Shorter hours, same pay.

So the city took action — reducing shifts at one nursing facility from eight to six hours, bringing the working week to 30 hours for affected workers but keeping their pay unchanged. How has this experiment in the relationship between hours worked and productivity played out? The care home, Svartedalens, is keeping careful track of the repercussions with another facility acting as a control for comparison.

Unsurprisingly, everyone is happier and the quality of care has improved. “It is too early to put figures on the results, but nurses at Svartedalens have more energy, are less stressed, and have more time for the residents, who themselves are more comfortable and relaxed,” the Guardian reports. Equally unsurprisingly, the initiative is costing Gothenburg money. They needed to hire 14 new staff to cover the new shift patterns and spent nearly $1 million to do it.

The might seem like a hefty bill but Gothenburg obviously sees it as money well spent. The city has expanded the new initiative to doctors at a local hospital (another town in the north of the country is following suit). Elections could bring the experiment to a halt, however, if new leaders seize control.

What’s this got to do with me?

All of which is delightful for overworked Swedish medical workers, but what does it have to say to the average American entrepreneur? Productivity, the Gothenburg experiment shows, isn’t just about squeezing more work (no matter how shoddy) out of employees (no matter how miserable). Unless you’re making commoditized widgets (in which case cost constraints probably mean you’re producing in Bangladesh or Vietnam, not Ohio), productivity is a balance between quality and quantity. You can sometimes get more of the former with longer hours but only at the cost of the latter.

If you look at productivity in this way, more hours often means less meaningful work accomplished. And that’s not just in touchy feely professions like nursing. Toyota service centers in Gothenburg acted as one of the inspirations for the care home experiment. They switched to a 30-hour workweek over a decade ago.

With profits up by 25 percent, staff turnover much reduced, and more efficient use of expensive shop equipment contributing to lower capital costs, managing director Martin Banck has never looked back. “Staff feel better, there is low turnover, and it is easier to recruit new people,” he told the Guardian. “Everyone is happy.”

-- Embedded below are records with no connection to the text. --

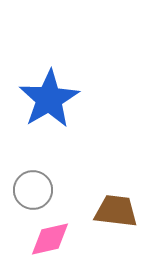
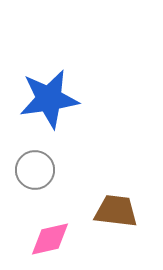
blue star: rotated 22 degrees clockwise
gray circle: moved 2 px right, 20 px up
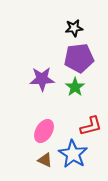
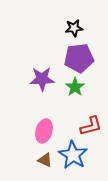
pink ellipse: rotated 15 degrees counterclockwise
blue star: moved 1 px down
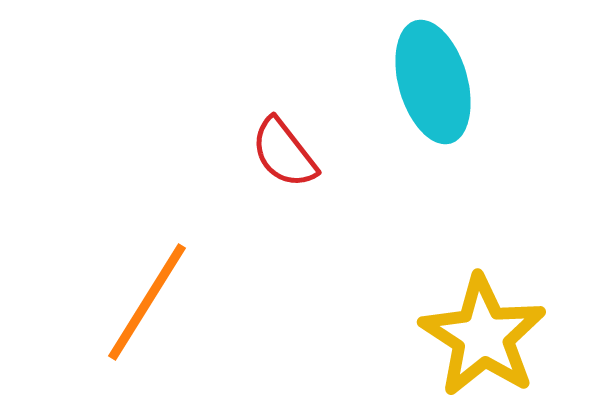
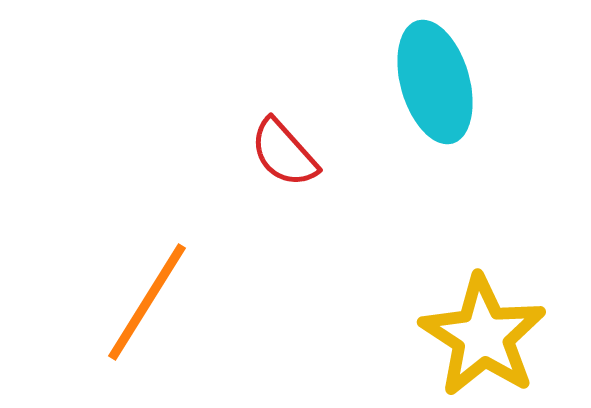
cyan ellipse: moved 2 px right
red semicircle: rotated 4 degrees counterclockwise
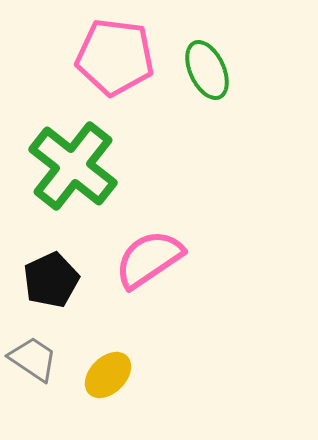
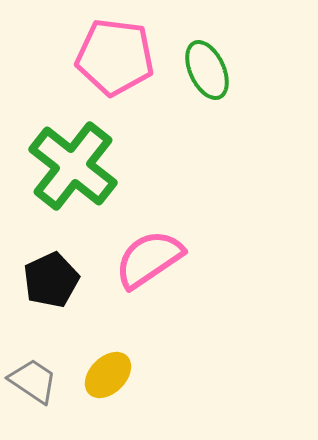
gray trapezoid: moved 22 px down
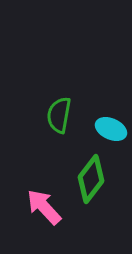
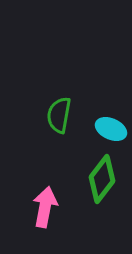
green diamond: moved 11 px right
pink arrow: moved 1 px right; rotated 54 degrees clockwise
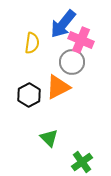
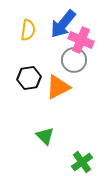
yellow semicircle: moved 4 px left, 13 px up
gray circle: moved 2 px right, 2 px up
black hexagon: moved 17 px up; rotated 20 degrees clockwise
green triangle: moved 4 px left, 2 px up
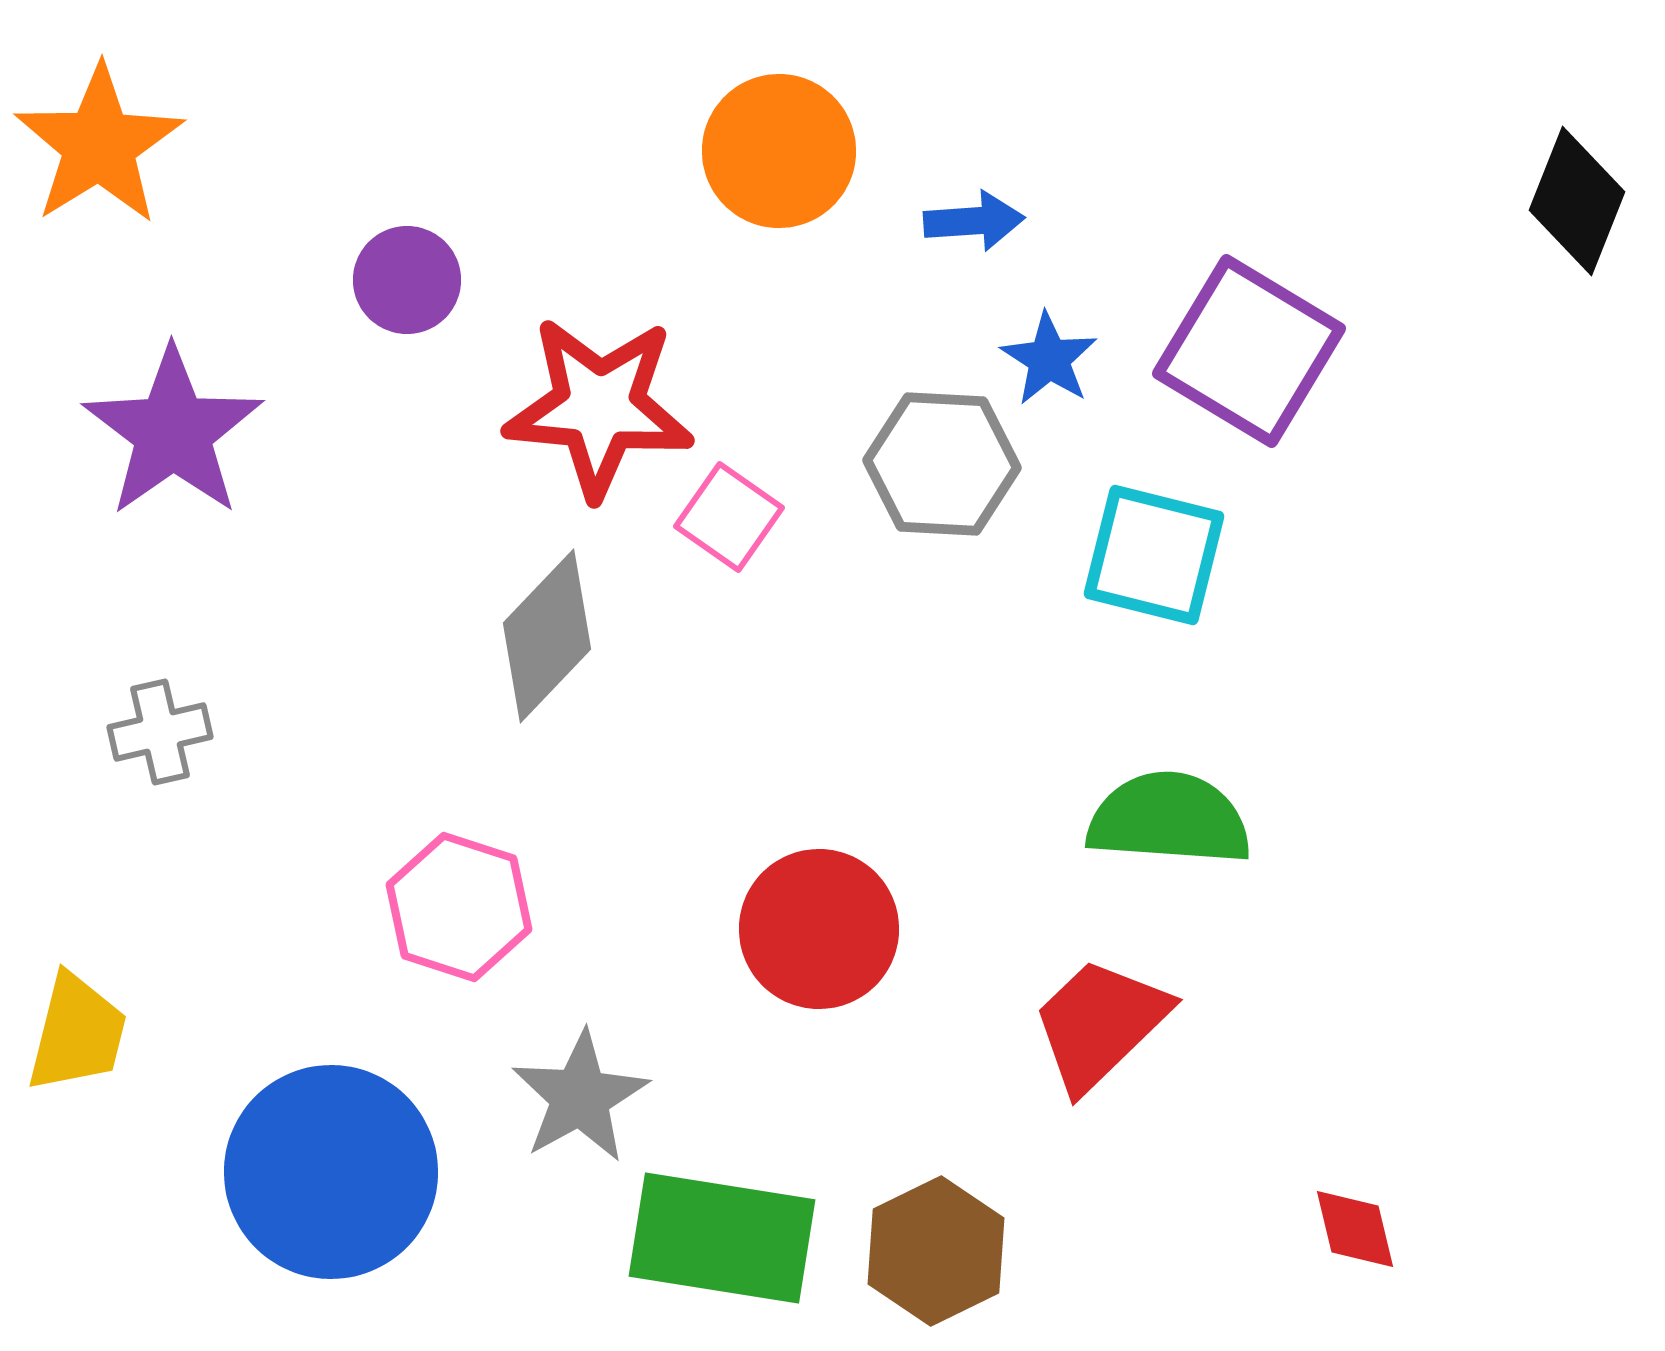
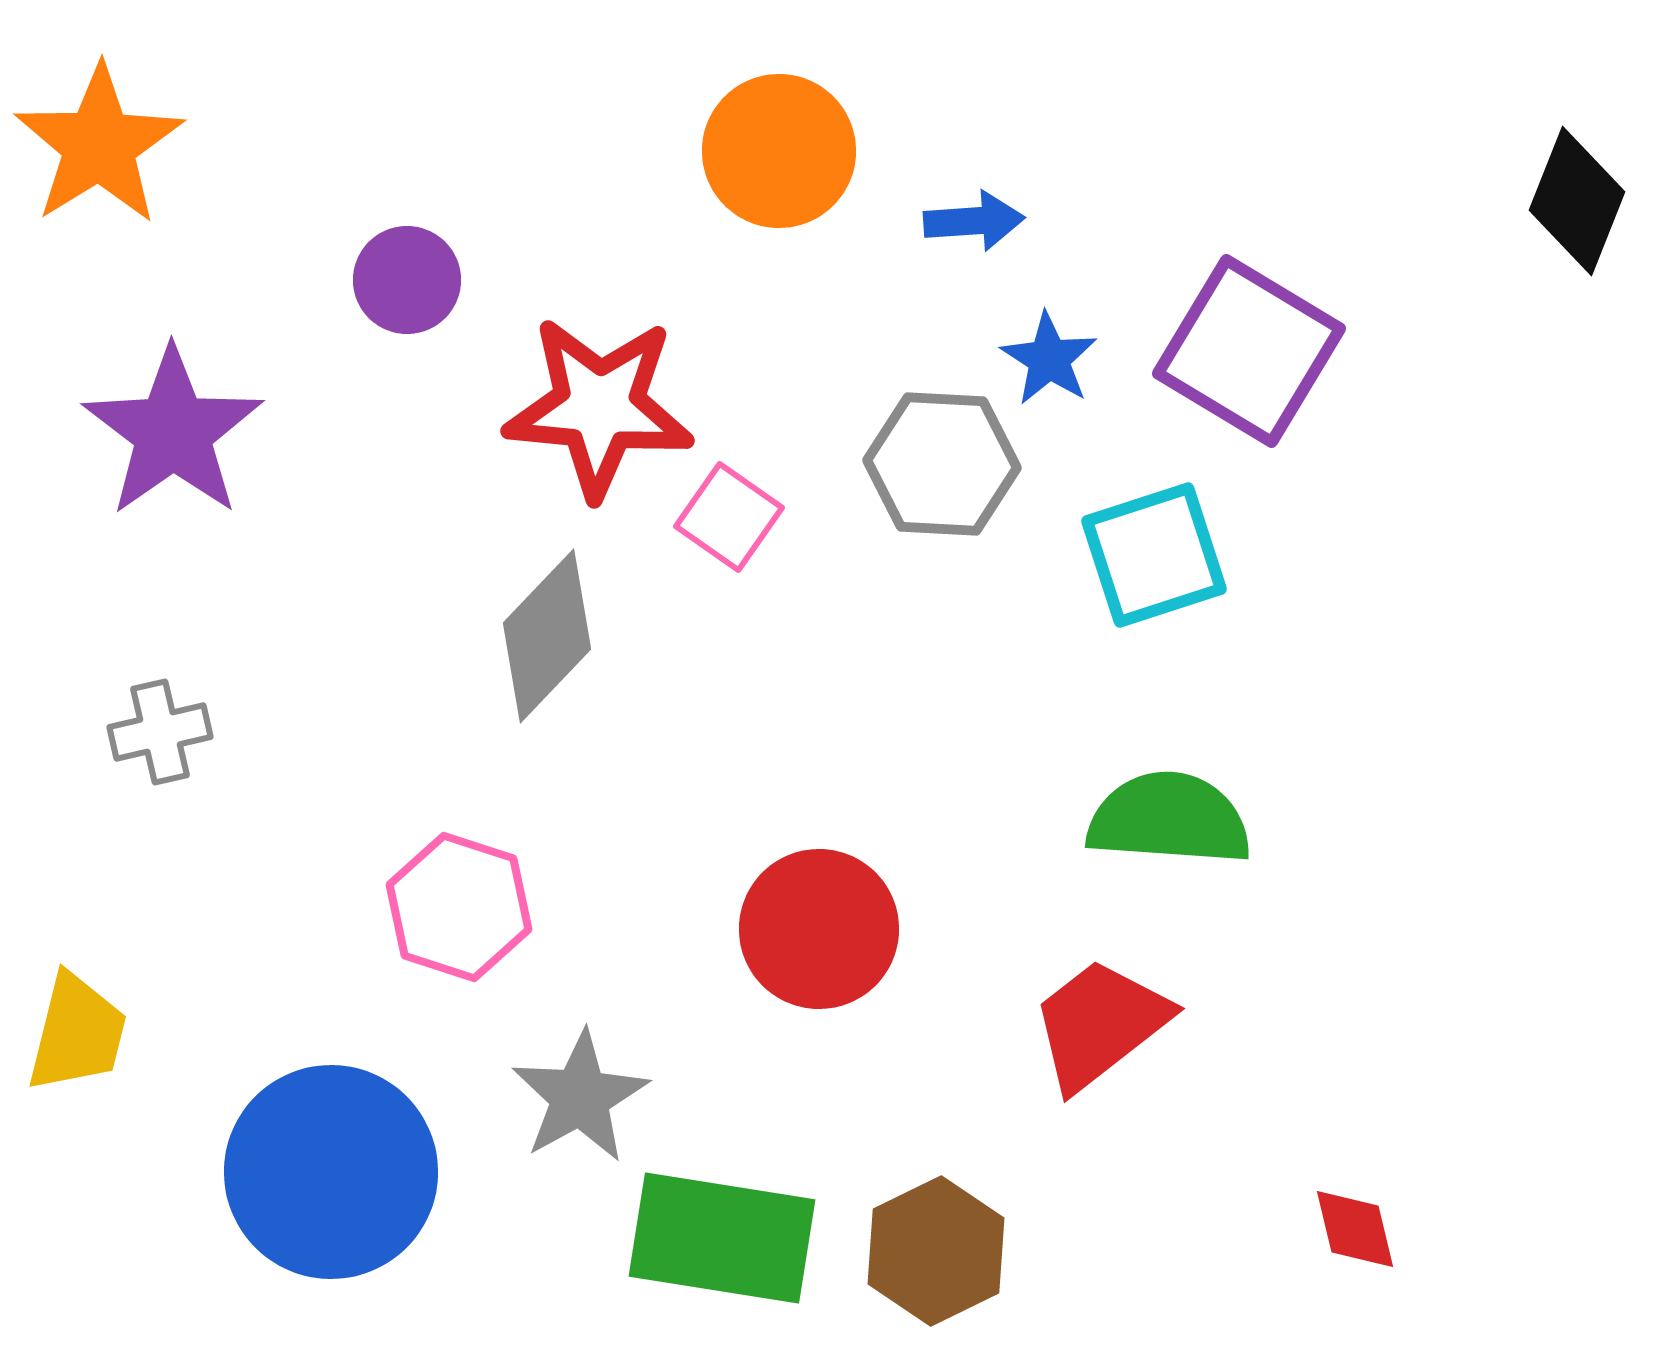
cyan square: rotated 32 degrees counterclockwise
red trapezoid: rotated 6 degrees clockwise
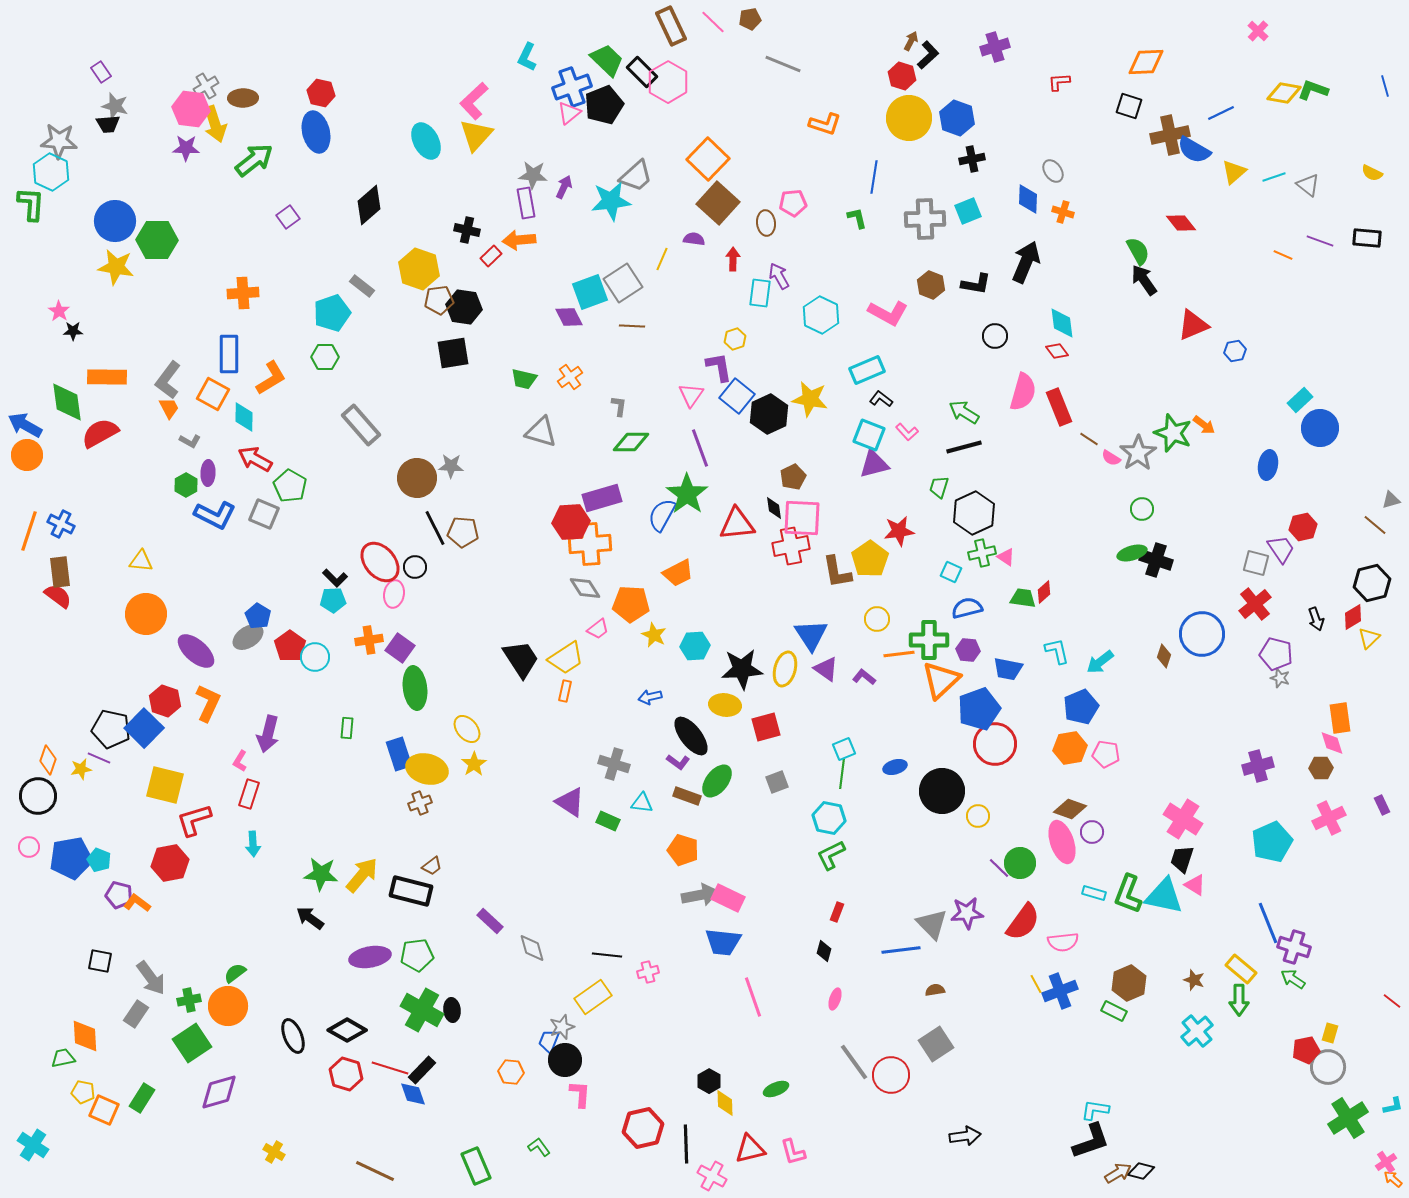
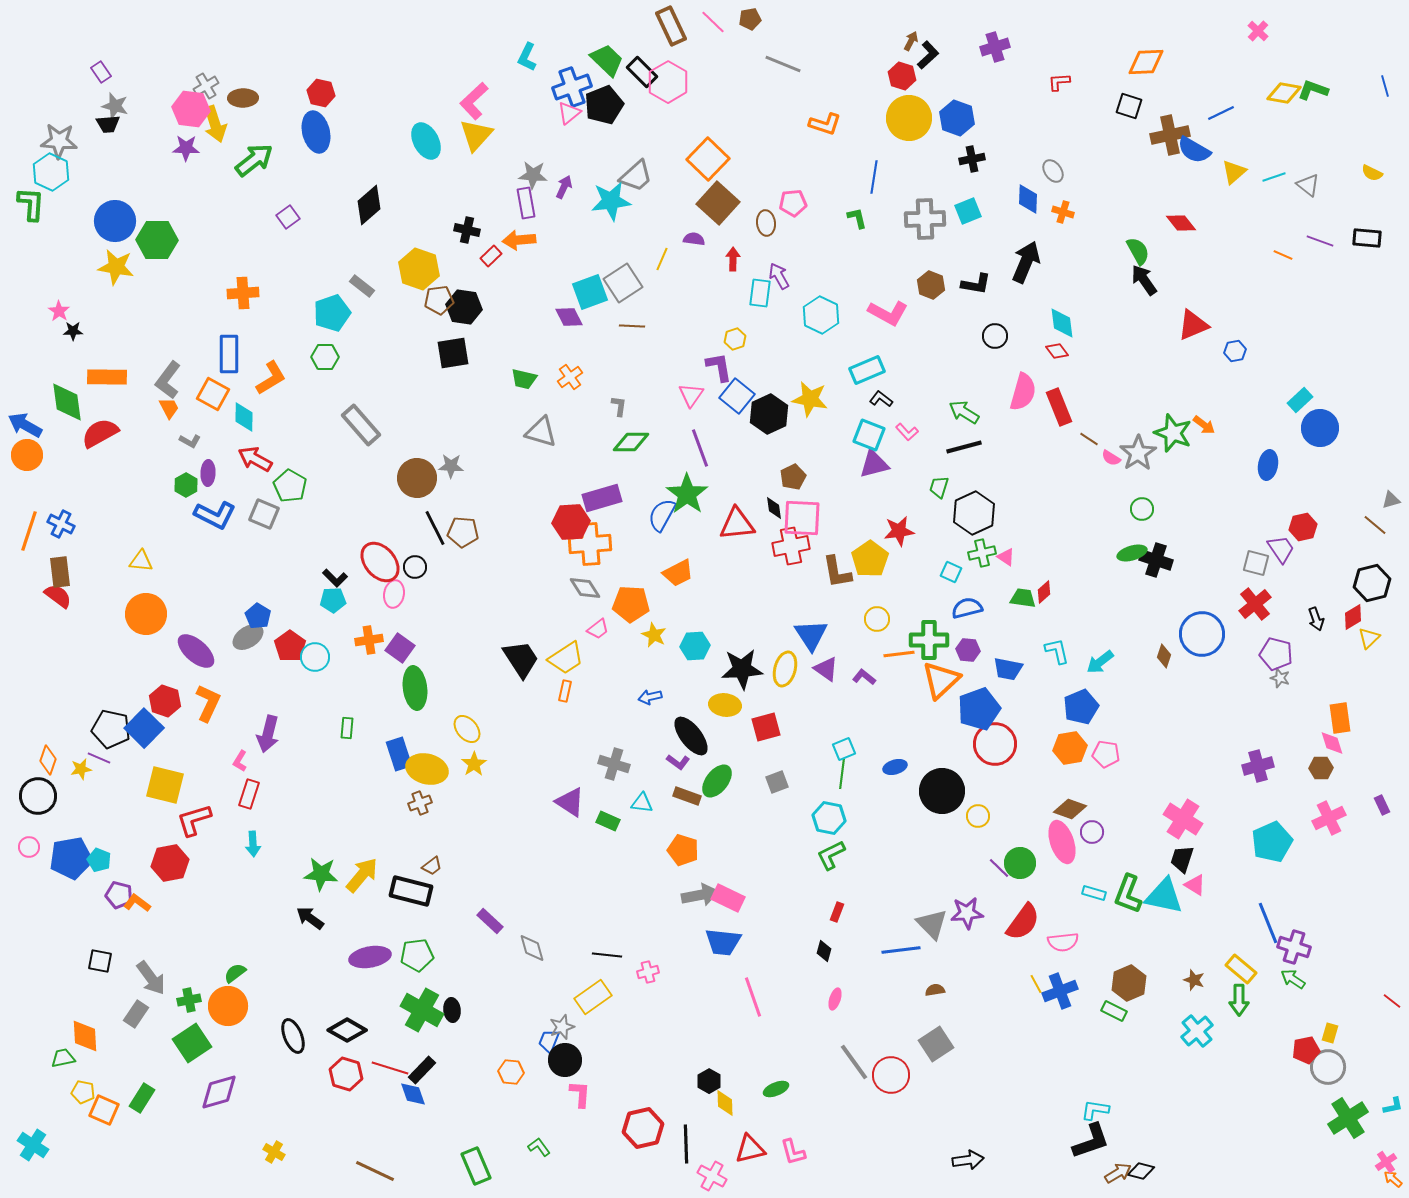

The theory of shorter hours.

If you’re the type that’s more likely to be convinced by theory than anecdotal evidence, there is plenty of hard data to support Gothenburg’s hunch that shorter weeks lead to better, more efficient work (and as the Toyota example illustrates, sometimes even higher profits). Quartz rounded up some of it as part of its reporting on the Swedish experiment:

“Last year, Stanford economist John Pencavel proved (pdf) that output does not proportionally increase with each additional hour worked. In fact, above a certain number of hours, he found, work output begins to rise more slowly. British employees work more than French or German employees, but produce, on average, 27 per cent to 31 per cent less than their continental colleagues, according to a 2013 Office for National Statistics report. The US is the second-most productive country worldwide, second only to Luxembourg, according to OCED data, but spends 20 per cent more time at work than those in Luxembourg.”